It's ironic that Irish exporters face more pain as Sterling gains from Brexit deal optimism

Sterling has rallied against the euro on hopes for a Brexit trade deal that would lift the threat of an economic siege for Ireland, north and south.
Ironically, however, the gains by the UK currency will increase the pain in the short term for Irish food and drink exporters and other jobs-rich SME firms who make a living selling their goods and services across the Irish Sea.
Ever since Britain voted to leave the EU in the summer of 2016, currency markets have been calling the odds on the chances between meeting a deal, and the fears of a crash-out Brexit.
From trading at 73p on the eve of the 2016 referendum, Sterling slumped at one stage to 93p, when it appeared London had opted to leave without a deal.
A departure under such terms would involve the economic and political disaster of Britain reimposing a hard border in Ireland.
Britain formally parted ways with the EU institutions at the start of the year, but it left without having agreed to a comprehensive trade deal, and for political reasons, the London government set its own deadline to end the transition period at the end of December.
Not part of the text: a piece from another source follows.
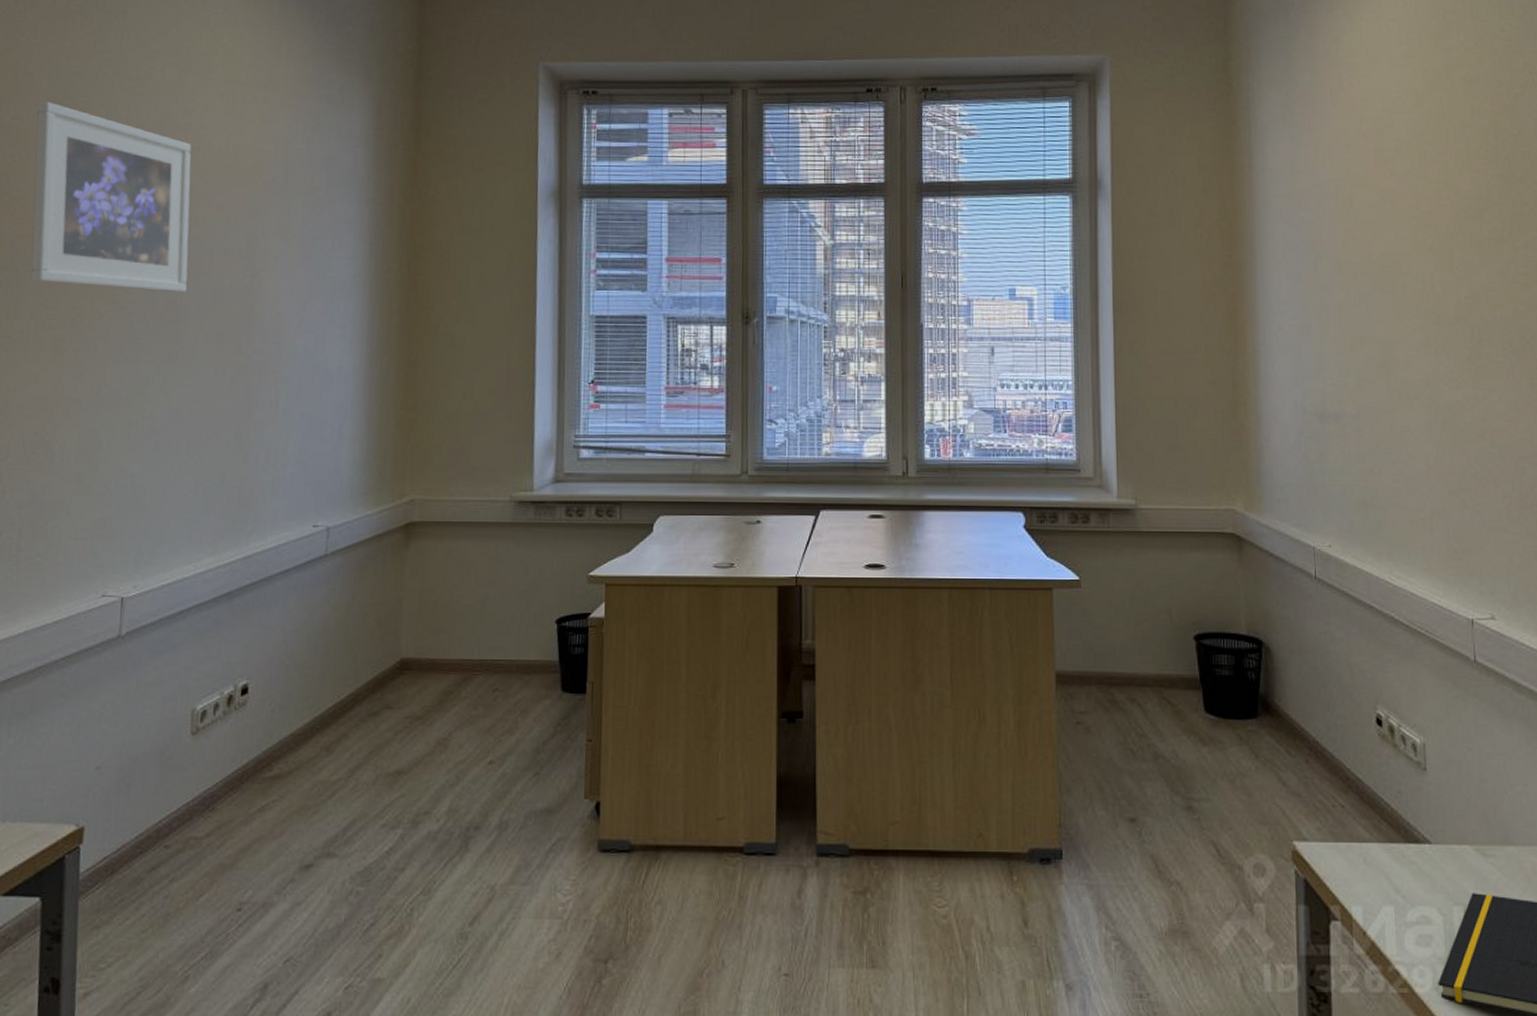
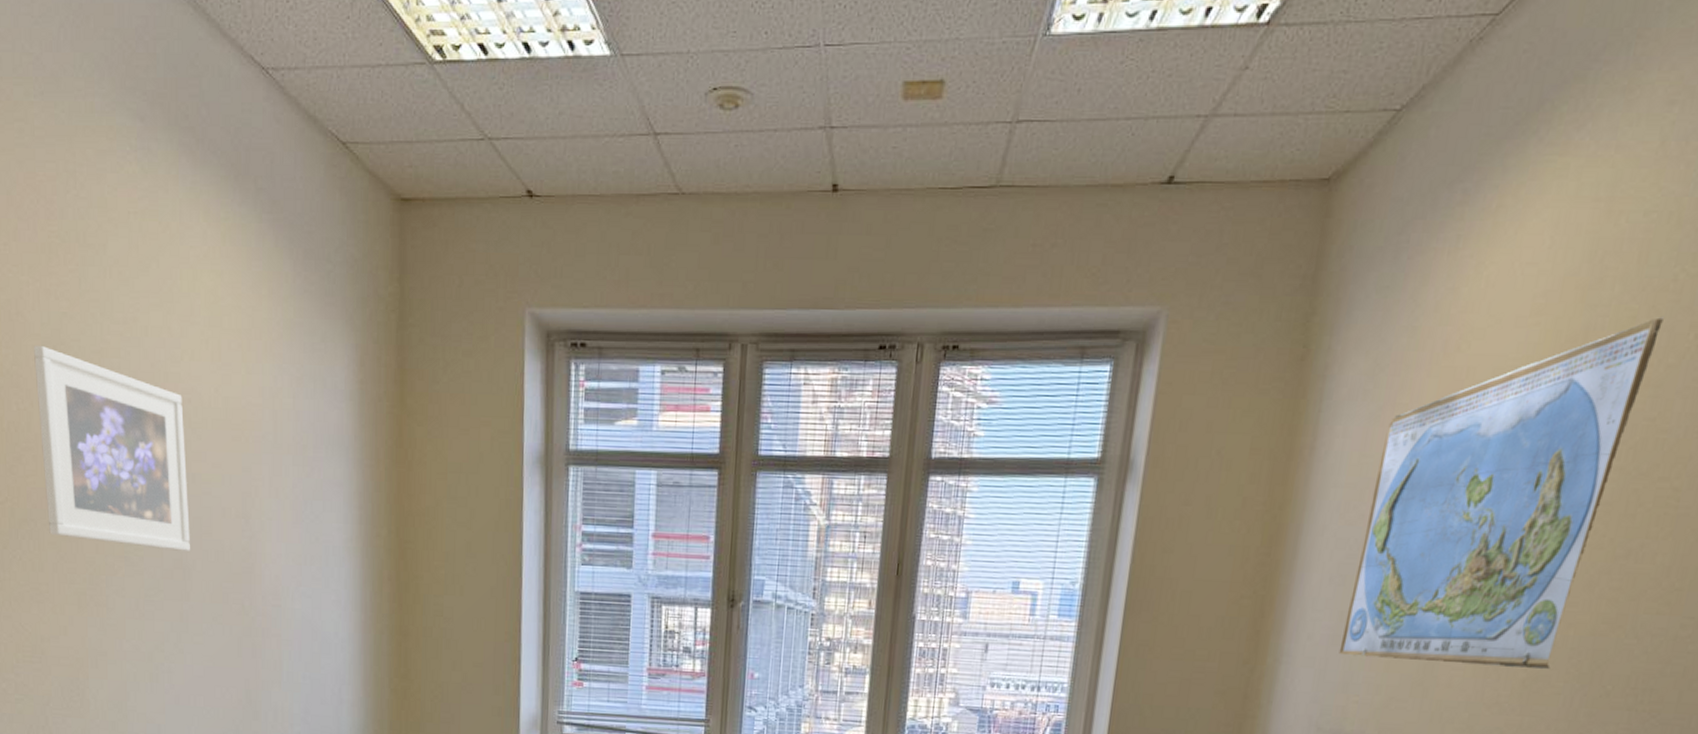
world map: none [1307,57,1503,347] -> present [1339,316,1664,670]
Even with time running out, Sterling has rallied to reflect optimism that a deal will be done.
But a stronger British currency implies that selling goods and services into Britain becomes that little less competitive and more difficult for Irish exporters, regardless that the outcome could have been a good deal worse.
Conall Mac Coille, chief economist at Davy, said Sterling could rally further in the next week should UK and EU politicians indicate that a deal is close.
But he points out that markets will likely scrutinise the scope of any free trade deal because there will be long-term costs for Britain outside the EU, no matter the successful outcome of the talks.
Britain, by leaving the EU, has also caused unnecessary uncertainty over access to continental markets for its huge financial services industry.
That industry pays a lot of Britain's bills, in particular, at a time when the country faces paying back the huge costs and controlling the budget deficits necessarily built up in its fight against the Covid-19 pandemic.
The British economy has been among the hardest-hit major economies in the world from Covid.
Sterling will likely rally further against the euro in the coming days, assuming success in the talks.
But the currency is unlikely to rebound significantly, as markets look ever closer at the performance of a Covid-damaged British economy outside the EU.
And at around 89p, Sterling is still trading at historically low levels, Mr Mac Coille notes.
Down the years, Irish exporters have had to cope with a lot worse.